A real trophy queen for Hillsboro

Sunday, March 10, 1963 – More than a decade before Elizabeth Taylor attended her first NASCAR event at Martinsville (Va.) Speedway, and her second a year later Charlotte Motor Speedway, tiny Orange Speedway, a .9-mile dirt track in Hillsborough, N.C. played host to one of Hollywood’s biggest female stars. When Junior Johnson stepped into victory lane, he was presented the winner’s trophy by Hollywood sex symbol Jayne Mansfield, star of the stage, screen and apparently supper clubs.

NASCAR founder Bill France and Enoch Staley (of North Wilkesboro Speedway fame), race promoters for the event, extended the offer to Mansfield, who was performing at a Greensboro supper club during the week of the race.

According to reports, Mansfield told reporters earlier in the week she had “never seen one of these races before, and I’m looking forward to it very much.” To which driver Joe Weatherly was said to have responded: “I’m not at all sure what she’s looking forward to. But man, she really looks forward!”

Anticipating a faster pace at ISM

Worth noting: For the fourth consecutive week, Monster Energy NASCAR Sprint Cup Series teams will be competing with a different rules package. After the superspeedway package that was used for the final time in the season-opening Daytona 500, and after using the smaller tapered spacer (0.922-inch opening) at Atlanta (minus aero ducts) and Las Vegas (with aero ducts), teams will use the larger (1.17-inch) spacer for this week’s stop at ISM Raceway in Avondale, Ariz.

The spacer change will result in a gain of 200 horsepower, from 550 to 750 horsepower.

What does that mean? For one thing, it means a tire change from the folks at Goodyear in relation to what’s previously been run at ISM. According to information provided by the tire supplier, it will be the first time teams in Cup (as well as Xfinity) have run this particular tire code.

Greg Stucker, director of racing for Goodyear, said that when the package was tested last fall at the 1-mile track, “teams were considerably faster than we’ve seen in recent years.”

“With the extra downforce … much of that speed comes through the corners, which generates higher loading on the tires,” Stucker said.

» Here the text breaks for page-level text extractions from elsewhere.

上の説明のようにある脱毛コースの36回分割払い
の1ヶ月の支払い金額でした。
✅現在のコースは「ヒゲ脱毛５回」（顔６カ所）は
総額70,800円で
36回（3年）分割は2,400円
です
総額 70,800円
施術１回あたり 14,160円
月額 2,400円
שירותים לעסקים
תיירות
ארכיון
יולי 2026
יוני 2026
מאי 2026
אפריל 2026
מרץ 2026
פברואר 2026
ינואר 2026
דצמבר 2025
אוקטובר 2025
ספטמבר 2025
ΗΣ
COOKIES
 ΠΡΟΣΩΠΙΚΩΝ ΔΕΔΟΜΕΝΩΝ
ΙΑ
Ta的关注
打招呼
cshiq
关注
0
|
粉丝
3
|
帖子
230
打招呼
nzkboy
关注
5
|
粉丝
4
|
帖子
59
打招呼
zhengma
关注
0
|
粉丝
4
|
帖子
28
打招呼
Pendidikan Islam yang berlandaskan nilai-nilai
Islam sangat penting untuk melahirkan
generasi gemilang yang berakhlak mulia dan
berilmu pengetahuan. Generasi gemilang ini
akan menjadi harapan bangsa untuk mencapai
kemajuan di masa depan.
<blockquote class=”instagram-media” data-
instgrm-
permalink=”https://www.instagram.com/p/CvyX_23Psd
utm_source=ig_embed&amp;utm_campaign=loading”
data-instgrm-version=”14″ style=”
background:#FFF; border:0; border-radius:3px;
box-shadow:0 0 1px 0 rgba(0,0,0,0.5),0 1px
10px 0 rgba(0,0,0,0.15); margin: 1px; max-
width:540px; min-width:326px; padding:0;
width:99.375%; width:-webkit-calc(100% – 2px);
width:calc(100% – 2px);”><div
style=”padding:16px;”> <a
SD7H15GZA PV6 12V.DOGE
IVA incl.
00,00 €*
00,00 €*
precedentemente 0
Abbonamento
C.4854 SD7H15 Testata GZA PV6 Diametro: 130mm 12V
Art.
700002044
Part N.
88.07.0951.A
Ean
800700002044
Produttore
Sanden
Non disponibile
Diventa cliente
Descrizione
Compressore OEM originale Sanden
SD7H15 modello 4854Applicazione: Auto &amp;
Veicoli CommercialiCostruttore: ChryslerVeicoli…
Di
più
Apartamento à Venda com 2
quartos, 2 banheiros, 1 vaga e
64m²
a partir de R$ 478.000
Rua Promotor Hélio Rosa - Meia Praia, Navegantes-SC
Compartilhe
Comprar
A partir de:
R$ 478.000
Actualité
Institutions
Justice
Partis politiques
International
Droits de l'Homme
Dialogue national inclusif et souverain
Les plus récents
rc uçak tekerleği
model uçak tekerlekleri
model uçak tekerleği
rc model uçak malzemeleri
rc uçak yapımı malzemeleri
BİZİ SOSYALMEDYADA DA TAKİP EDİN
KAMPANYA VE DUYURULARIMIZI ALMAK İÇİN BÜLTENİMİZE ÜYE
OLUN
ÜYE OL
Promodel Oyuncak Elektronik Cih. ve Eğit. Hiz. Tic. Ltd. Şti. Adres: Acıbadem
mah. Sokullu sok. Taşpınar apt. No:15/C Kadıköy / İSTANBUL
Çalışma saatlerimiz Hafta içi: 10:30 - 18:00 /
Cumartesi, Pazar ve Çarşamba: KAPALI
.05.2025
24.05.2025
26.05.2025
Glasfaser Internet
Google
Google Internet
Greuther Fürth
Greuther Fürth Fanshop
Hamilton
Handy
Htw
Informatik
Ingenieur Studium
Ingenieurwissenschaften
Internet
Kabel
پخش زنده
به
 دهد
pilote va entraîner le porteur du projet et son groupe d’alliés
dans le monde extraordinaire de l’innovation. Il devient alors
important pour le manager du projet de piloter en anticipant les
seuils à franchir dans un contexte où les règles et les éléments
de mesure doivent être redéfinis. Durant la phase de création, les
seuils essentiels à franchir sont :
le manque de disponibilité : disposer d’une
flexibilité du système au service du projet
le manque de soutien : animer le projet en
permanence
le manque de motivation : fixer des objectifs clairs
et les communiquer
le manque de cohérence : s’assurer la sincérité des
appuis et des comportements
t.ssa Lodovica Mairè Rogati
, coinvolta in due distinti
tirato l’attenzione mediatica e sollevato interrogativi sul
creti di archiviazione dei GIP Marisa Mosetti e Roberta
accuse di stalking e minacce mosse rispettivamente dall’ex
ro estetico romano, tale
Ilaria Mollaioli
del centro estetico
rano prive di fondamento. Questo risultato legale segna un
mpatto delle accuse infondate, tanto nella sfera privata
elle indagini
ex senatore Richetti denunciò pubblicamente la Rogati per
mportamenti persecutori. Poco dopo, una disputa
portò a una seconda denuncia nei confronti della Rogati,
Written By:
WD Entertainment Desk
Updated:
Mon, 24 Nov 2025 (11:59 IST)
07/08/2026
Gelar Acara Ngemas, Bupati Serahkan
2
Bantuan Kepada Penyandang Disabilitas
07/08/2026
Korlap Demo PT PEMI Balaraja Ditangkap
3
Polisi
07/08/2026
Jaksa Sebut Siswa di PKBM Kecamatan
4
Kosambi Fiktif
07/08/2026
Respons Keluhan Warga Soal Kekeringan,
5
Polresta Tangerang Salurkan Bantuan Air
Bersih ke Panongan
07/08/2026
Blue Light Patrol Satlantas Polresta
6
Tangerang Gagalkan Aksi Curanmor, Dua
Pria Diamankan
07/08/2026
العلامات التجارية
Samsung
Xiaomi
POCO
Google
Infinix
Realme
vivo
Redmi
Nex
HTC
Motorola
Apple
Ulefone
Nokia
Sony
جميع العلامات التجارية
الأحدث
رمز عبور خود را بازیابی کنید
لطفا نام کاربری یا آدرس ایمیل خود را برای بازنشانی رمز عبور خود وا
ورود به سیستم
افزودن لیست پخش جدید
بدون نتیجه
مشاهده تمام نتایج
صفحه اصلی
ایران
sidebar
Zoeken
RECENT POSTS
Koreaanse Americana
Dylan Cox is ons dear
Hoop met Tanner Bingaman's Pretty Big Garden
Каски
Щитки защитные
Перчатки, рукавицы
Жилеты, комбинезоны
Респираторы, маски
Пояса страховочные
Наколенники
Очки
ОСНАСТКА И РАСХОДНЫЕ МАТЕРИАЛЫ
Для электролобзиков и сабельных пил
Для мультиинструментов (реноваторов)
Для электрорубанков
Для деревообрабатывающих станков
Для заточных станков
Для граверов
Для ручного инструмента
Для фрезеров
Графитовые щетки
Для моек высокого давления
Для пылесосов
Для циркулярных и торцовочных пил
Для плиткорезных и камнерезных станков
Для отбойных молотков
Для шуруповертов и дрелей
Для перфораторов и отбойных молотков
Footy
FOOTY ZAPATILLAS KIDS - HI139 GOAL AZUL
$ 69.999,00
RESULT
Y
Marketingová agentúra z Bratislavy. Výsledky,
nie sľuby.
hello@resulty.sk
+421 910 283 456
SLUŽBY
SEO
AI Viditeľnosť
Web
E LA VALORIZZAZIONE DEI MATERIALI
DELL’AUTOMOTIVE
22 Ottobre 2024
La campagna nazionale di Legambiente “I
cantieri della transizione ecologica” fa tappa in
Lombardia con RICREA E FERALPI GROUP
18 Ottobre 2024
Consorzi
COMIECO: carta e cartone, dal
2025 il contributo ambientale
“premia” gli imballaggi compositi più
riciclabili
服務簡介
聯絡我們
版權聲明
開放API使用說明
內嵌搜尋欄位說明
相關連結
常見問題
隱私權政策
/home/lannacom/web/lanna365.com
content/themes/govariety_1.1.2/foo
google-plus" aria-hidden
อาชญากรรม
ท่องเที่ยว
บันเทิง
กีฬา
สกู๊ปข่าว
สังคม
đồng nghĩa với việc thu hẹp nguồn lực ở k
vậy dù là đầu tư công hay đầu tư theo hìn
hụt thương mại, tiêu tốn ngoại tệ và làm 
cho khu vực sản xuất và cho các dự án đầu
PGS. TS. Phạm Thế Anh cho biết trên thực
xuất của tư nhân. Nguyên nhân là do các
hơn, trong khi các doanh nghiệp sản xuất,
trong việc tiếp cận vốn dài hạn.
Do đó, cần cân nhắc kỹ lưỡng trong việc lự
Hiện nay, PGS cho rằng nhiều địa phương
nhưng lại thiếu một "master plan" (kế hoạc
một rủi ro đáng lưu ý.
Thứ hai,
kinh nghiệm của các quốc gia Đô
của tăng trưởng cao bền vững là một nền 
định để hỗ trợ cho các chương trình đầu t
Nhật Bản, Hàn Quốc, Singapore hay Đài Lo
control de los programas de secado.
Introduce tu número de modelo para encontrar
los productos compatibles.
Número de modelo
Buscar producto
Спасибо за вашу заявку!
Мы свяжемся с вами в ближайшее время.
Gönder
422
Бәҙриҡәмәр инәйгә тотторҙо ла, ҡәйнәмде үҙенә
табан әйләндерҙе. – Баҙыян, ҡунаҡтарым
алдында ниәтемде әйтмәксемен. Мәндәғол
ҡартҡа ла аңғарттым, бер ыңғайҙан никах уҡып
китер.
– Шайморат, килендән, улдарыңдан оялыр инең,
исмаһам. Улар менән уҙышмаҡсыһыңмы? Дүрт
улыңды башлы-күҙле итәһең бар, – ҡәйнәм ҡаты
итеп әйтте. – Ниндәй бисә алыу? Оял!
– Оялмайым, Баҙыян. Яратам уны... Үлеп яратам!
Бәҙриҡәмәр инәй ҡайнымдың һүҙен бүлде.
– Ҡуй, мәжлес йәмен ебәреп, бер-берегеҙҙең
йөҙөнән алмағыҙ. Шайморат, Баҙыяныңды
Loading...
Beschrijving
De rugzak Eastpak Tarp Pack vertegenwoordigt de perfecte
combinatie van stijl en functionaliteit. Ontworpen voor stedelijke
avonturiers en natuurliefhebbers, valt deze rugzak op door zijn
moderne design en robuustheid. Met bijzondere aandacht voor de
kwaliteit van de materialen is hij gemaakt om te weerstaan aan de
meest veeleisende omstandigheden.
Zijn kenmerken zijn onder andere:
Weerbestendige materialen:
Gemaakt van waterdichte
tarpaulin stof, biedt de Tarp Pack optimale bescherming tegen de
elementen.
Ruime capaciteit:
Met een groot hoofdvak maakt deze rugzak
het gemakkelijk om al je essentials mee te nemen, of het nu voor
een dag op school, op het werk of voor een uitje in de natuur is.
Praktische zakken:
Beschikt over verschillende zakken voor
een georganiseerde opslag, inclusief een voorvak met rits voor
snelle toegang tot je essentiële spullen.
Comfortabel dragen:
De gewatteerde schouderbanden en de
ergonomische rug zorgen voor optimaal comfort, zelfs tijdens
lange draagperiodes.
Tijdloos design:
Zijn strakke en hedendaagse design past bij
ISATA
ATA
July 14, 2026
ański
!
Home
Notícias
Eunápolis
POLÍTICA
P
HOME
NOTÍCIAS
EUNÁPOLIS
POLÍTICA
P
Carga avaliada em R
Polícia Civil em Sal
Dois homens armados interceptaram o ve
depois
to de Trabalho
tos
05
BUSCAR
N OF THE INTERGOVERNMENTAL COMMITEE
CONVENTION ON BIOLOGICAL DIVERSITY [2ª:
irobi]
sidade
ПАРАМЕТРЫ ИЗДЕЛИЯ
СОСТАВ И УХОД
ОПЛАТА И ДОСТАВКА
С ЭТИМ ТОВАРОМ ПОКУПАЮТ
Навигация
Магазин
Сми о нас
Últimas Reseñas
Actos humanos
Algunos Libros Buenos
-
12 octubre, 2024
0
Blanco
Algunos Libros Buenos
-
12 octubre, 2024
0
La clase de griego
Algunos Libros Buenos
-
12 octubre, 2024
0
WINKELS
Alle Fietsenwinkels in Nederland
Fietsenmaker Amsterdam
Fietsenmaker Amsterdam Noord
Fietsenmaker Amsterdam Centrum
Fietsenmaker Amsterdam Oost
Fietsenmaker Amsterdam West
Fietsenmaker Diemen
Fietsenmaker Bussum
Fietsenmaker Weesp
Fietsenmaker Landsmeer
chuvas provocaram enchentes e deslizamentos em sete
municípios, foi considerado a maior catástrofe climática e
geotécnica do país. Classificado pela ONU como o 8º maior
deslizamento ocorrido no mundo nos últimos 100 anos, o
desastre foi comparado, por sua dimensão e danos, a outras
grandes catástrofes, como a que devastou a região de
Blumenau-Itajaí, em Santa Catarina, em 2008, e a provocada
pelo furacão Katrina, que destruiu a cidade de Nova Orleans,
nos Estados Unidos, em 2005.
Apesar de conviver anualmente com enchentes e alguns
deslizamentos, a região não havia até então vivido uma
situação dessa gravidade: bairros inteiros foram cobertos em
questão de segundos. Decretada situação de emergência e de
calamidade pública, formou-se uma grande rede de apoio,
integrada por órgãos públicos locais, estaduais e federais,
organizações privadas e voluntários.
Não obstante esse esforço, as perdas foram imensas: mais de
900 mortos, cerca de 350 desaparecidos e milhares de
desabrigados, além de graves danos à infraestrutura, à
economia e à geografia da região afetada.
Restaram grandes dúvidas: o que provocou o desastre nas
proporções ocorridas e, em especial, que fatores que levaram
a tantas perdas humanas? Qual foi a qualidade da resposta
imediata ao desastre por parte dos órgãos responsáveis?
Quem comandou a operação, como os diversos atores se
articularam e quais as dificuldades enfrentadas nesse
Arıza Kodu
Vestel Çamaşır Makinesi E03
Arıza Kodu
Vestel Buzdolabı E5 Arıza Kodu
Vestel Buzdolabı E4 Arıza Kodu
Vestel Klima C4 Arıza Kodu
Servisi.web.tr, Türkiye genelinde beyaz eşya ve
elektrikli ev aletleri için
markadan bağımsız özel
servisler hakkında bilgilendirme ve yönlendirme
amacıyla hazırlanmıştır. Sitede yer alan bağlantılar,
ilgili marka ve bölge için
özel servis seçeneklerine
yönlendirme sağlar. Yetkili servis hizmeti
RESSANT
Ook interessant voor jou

Goodyear provides teams with recommended tire pressures prior to each race weekend. Stucker said they should be especially mindful of those numbers this weekend.

“Running below our minimums can cause the sidewall … to flex more and over deflect,” he said, “generating more heat, higher wear and fall-off and even damaging the tire to the point of air loss.”

Drivers Denny Hamlin, Matt Kenseth, Kyle Larson and Paul Menard participated in the ’18 tire test.

Jimmie Johnson (Hendrick Motorsports No. 48 Chevrolet) has 35 career poles but none since 2016. Three of the 35 came at Phoenix and he holds the current ISM track qualifying record of 143.158 mph set in 2015.

Speaking of track qualifying records, did you know Kurt Busch holds the most among drivers competing on the Cup series’ current 23 tracks? The Chip Ganassi Racing driver holds the record at Las Vegas (196.328 mph), Texas (200.919) and Charlotte Motor Speedways.

Actually, Busch holds two qualifying marks at CMS – his lap of 198.771 mph in October of ’14 stands as the record for the 1.5-mile layout; he also has the distinction of holding the track record for the Roval at CMS, establishing it prior to the inaugural race last year with his pole-winning lap of 106.868 mph.

There are a handful of drivers who have finished in the top 10 in two of the season’s first three Cup races, but only one who has finished in the top 10 in all three.

Kyle Busch (Joe Gibbs Racing No. 18 Toyota) finished second at Daytona, sixth at Atlanta and third at Las Vegas. He has two career victories at IMS and a nifty average finishing position of 11.1.

A year ago, Joey Logano was the only driver to post consecutive top-10 finishes in the first three races. The Team Penske driver went on to win the championship.